In April 1989 HRH Prince Michael of Kent became Royal Patron and the Museum was formally opened to the public in 1991. In 2010 the freehold of the Museum site was gifted to the Museum by Japan Tobacco International who had purchased Gallaher Ltd, and then in 2011 the London Bus Museum opened on the site. In 2006 the biggest project the Museum had seen started, which culminated in a number of new buildings and the refurbishment and relocation of the famous Wellington Hangar.
The Museum is open all year round (apart from a few days at Christmas) and more details can be found at www.brooklandsmuseum.com
About the Friends of Viscount Stephen Piercey: The group was started by Tom Singfield, Roger Hargreaves and Andy Lambert in 1990 to promote a promote a flight to celebrate the 40th anniversary of the World's first commercial air passenger service flight by a Turbine Powered Airliner. This was the first of many trips organised by the group to secure funds especially for Viscount Stephen Piercey.
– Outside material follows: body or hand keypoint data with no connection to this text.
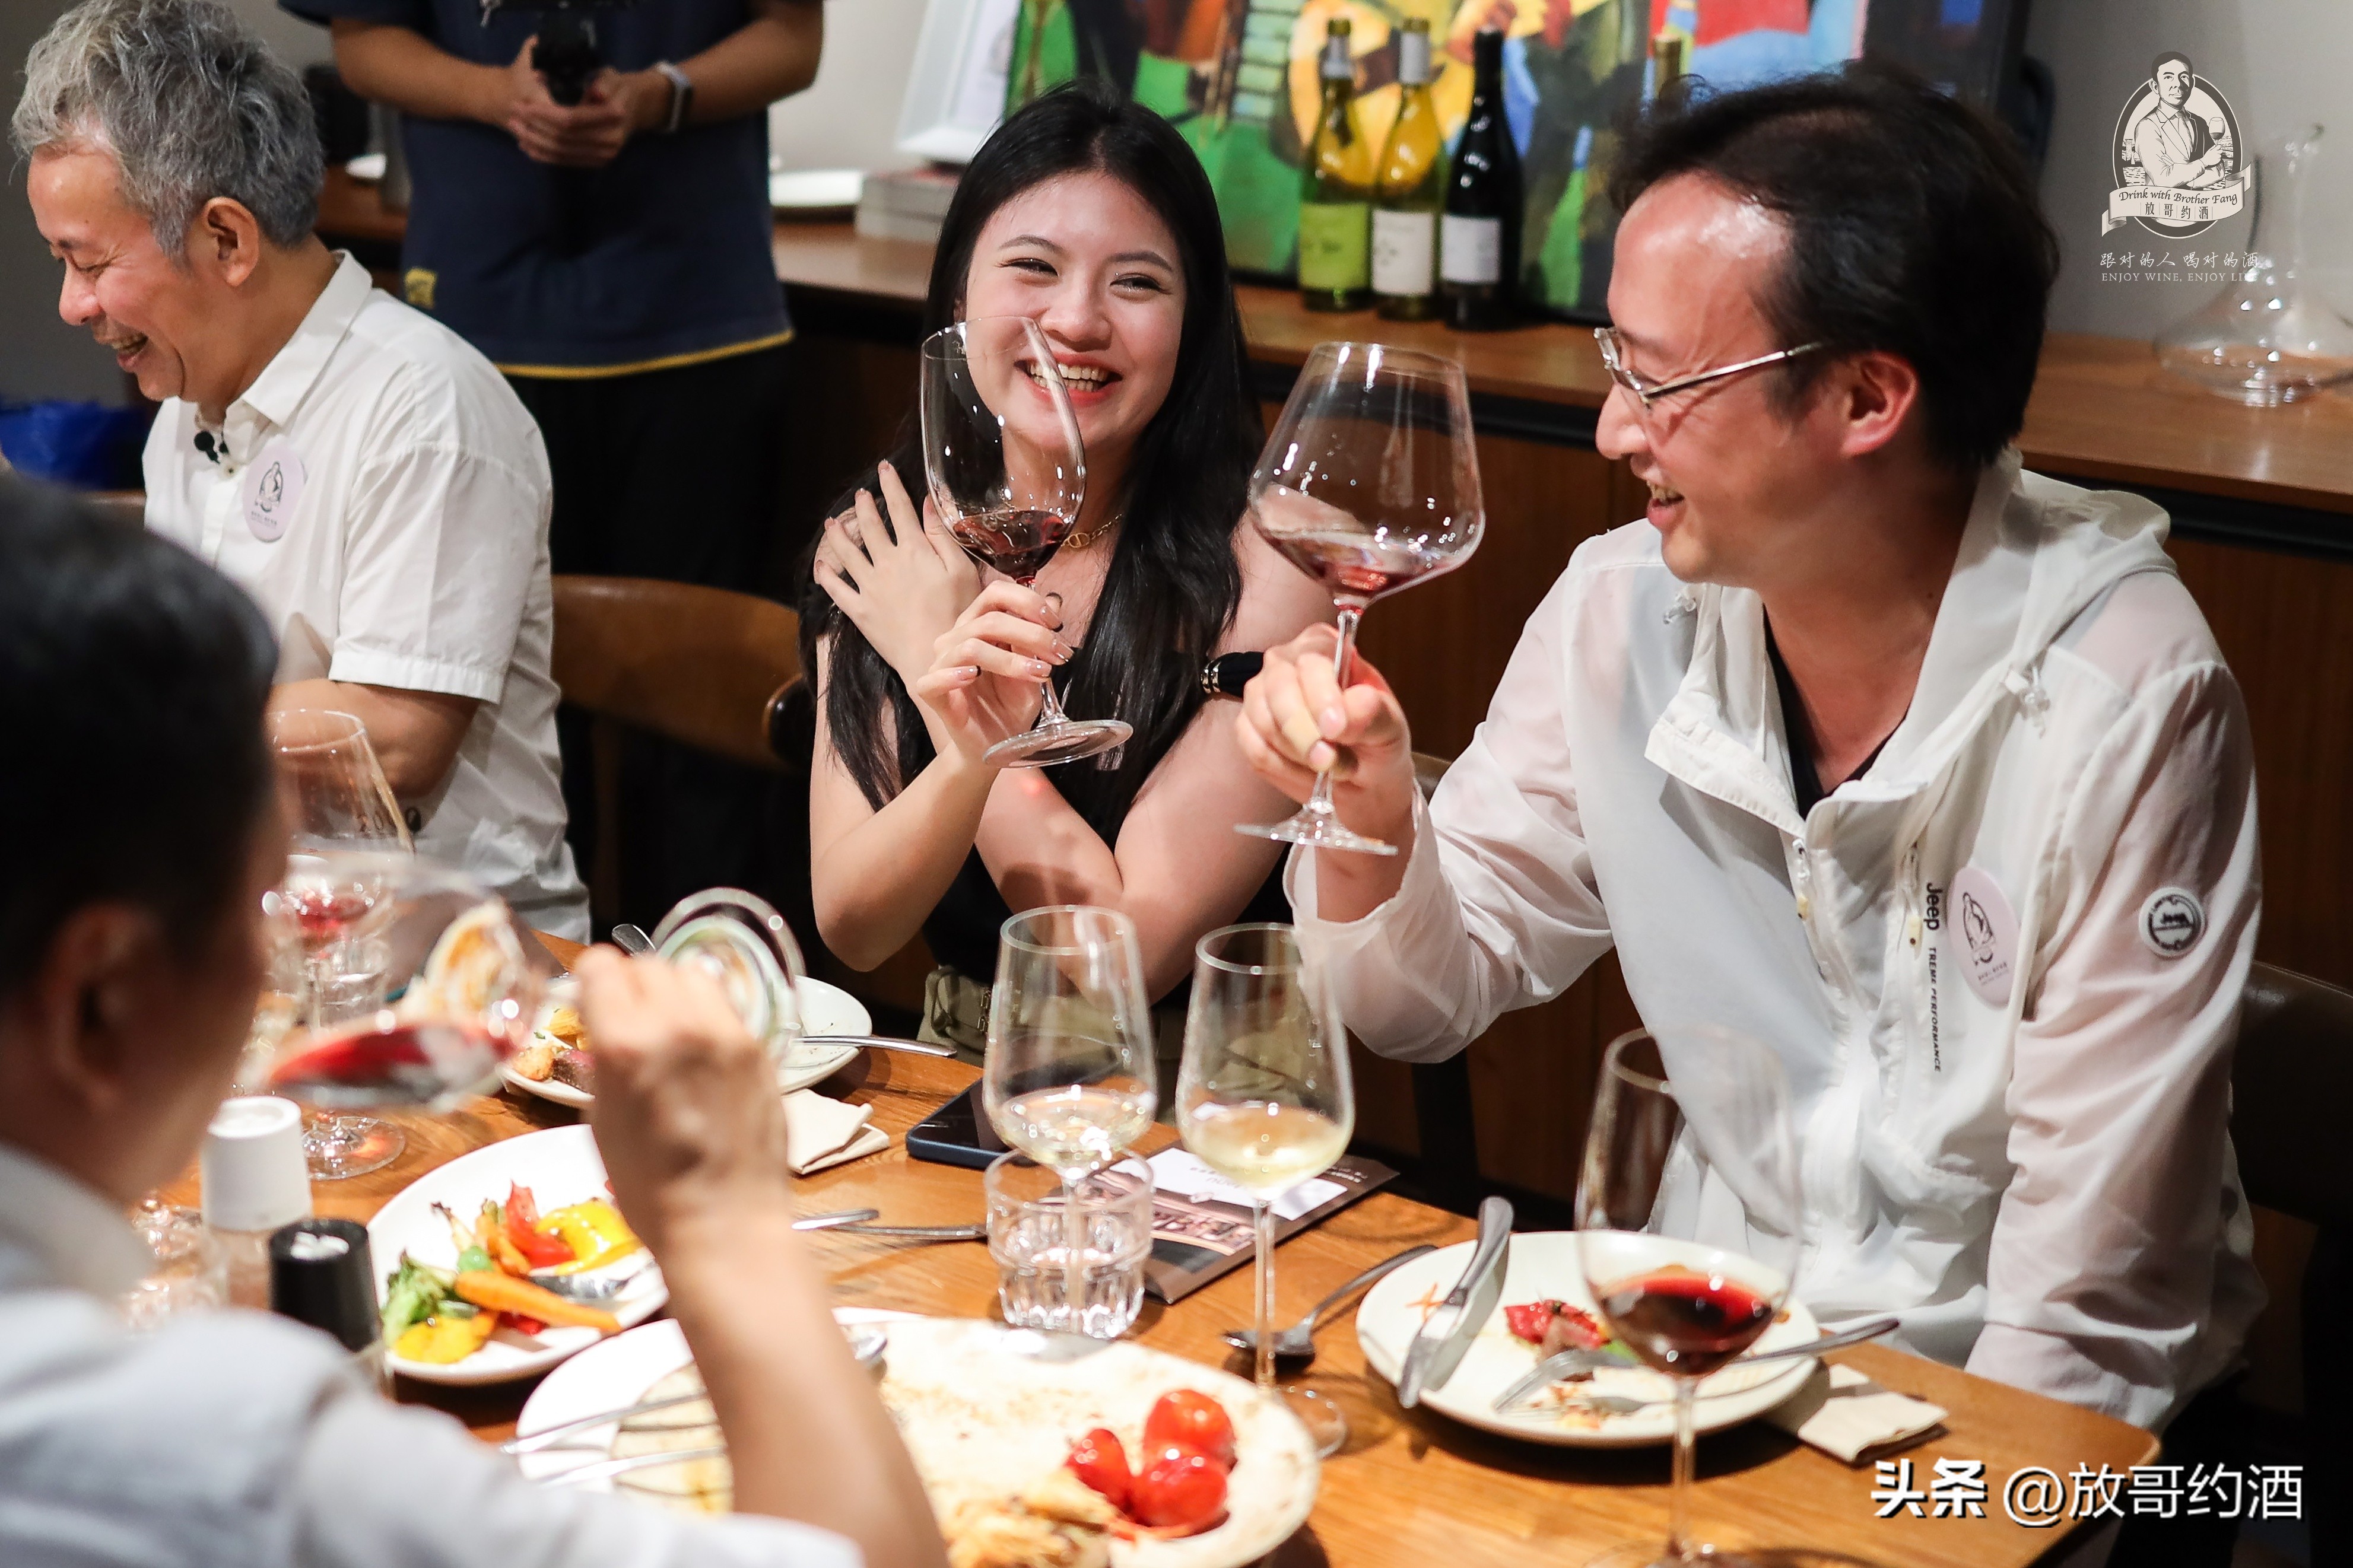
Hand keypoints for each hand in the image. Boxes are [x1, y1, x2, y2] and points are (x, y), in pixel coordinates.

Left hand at [484, 40, 653, 166]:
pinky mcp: (596, 163)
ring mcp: (603, 156)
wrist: (636, 109)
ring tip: (514, 127)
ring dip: (534, 142)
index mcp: (613, 118)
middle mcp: (609, 141)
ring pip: (560, 152)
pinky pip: (564, 162)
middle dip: (533, 127)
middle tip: (513, 113)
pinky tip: (526, 145)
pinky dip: (542, 155)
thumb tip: (596, 91)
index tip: (522, 103)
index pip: (571, 119)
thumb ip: (604, 83)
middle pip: (562, 138)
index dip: (544, 113)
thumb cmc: (618, 87)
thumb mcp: (613, 77)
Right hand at [575, 948, 793, 1255]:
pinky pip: (725, 1005)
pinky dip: (706, 1015)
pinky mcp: (759, 1047)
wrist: (725, 1222)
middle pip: (648, 963)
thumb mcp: (601, 1121)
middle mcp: (679, 1025)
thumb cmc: (649, 1187)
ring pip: (692, 973)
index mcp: (627, 1044)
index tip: (593, 1001)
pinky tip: (702, 1051)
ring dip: (673, 992)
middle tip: (629, 1021)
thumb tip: (608, 1028)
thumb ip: (605, 1060)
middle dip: (631, 986)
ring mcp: (727, 1033)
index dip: (592, 981)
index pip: (602, 965)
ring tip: (669, 1030)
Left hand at [812, 461, 983, 682]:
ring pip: (847, 553)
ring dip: (838, 534)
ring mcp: (869, 587)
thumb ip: (942, 537)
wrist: (932, 658)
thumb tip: (928, 505)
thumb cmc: (956, 615)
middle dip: (864, 506)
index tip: (884, 469)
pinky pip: (836, 590)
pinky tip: (820, 565)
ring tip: (832, 521)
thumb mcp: (962, 571)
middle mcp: (887, 563)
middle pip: (870, 526)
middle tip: (861, 495)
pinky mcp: (859, 611)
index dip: (891, 486)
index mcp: (915, 550)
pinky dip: (826, 576)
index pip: (900, 509)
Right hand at [909, 580, 1069, 768]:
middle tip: (1060, 654)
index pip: (996, 594)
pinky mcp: (931, 693)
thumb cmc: (1010, 705)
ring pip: (971, 646)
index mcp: (979, 626)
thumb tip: (1056, 600)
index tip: (1057, 624)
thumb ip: (1040, 637)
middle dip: (1032, 634)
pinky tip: (975, 677)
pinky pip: (934, 678)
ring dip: (1011, 659)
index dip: (1028, 601)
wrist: (996, 746)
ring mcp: (941, 665)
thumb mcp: (1035, 668)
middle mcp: (957, 639)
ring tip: (1039, 673)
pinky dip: (954, 675)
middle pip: (989, 619)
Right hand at [1235, 623, 1416, 843]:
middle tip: (1329, 760)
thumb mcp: (1389, 727)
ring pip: (1263, 721)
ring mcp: (1260, 694)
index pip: (1312, 661)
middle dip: (1303, 731)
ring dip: (1298, 754)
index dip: (1321, 696)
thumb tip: (1352, 707)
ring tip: (1331, 766)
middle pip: (1278, 687)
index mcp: (1322, 646)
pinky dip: (1284, 769)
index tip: (1336, 729)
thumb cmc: (1376, 740)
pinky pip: (1255, 749)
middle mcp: (1285, 662)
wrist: (1363, 778)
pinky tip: (1308, 772)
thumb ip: (1374, 714)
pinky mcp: (1247, 728)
Fund raising for the aircraft is still undertaken by the group although sadly the members are dwindling with age. The first group photo below taken by Cliff Knox, shows many of the friends at the opening of Viscount Stephen Piercey Including many of Stephen's family and right at the front in the Grey Jacket Jock Bryce OBE the legendary (but extremely modest) Test Pilot who first flew the Viscount type.
The second picture above taken by Tom Singfield in 2008, shows many of the Friends gathering in Ray and Patsy Piercey's garden (Ray kneeling in the middle with Patsy behind him), to celebrate 50 years since Stephen's father Ray made G-APIM's first commercial flight from London (Heathrow) to Barcelona, that date being the 26th of July 1958. Next to Ray in the wheelchair can be seen Mick Bates (another true legend) who had dismantled the aircraft at Southend and then resembled it at Brooklands.
G-AOYN: No website about Viscount Stephen Piercey would be complete with out mention of the sister aircraft G-AOYN (pictured below courtesy of Ken Fielding). A large number of the fund raising flights undertaken by the friends were in YN and over the years we all become attached to this old lady. YN first flew at Weybridge on the 6th March 1958 some three months before IM and was named Sir Isaac Newton. For the next twenty years the aircraft would work for BEA, Cambrian Airways and finally BA. In early 1981 the aircraft was purchased by BAF and was renamed Diana, a name it would keep until 1985. From 1985 until 1993 it would be Viscount Rotterdam then City of Dublin and finally Viscount Jersey.
Then on the 18th April 1993, it flew the friends of Viscount Stephen Piercey to Duxford, where at a special ceremony it was renamed The Spirit of Brooklands, by Stephen's dad - Ray Piercey while parked beside the worlds oldest surviving Viscount G-ALWF.
In late 1994 the aircraft was put on contract to Parcel Force International and repainted in their colours. At the same time if finally lost its famous registration, when it was re registered as G-OPAS. Its final flight was just a few years later when it returned to Southend on the 21st June 1996. The following year it was sadly broken up and scarped, but fortunately the nose section was saved by the Duxford Aviation Society. It is now on Display at the Bournemouth Aviation Museum.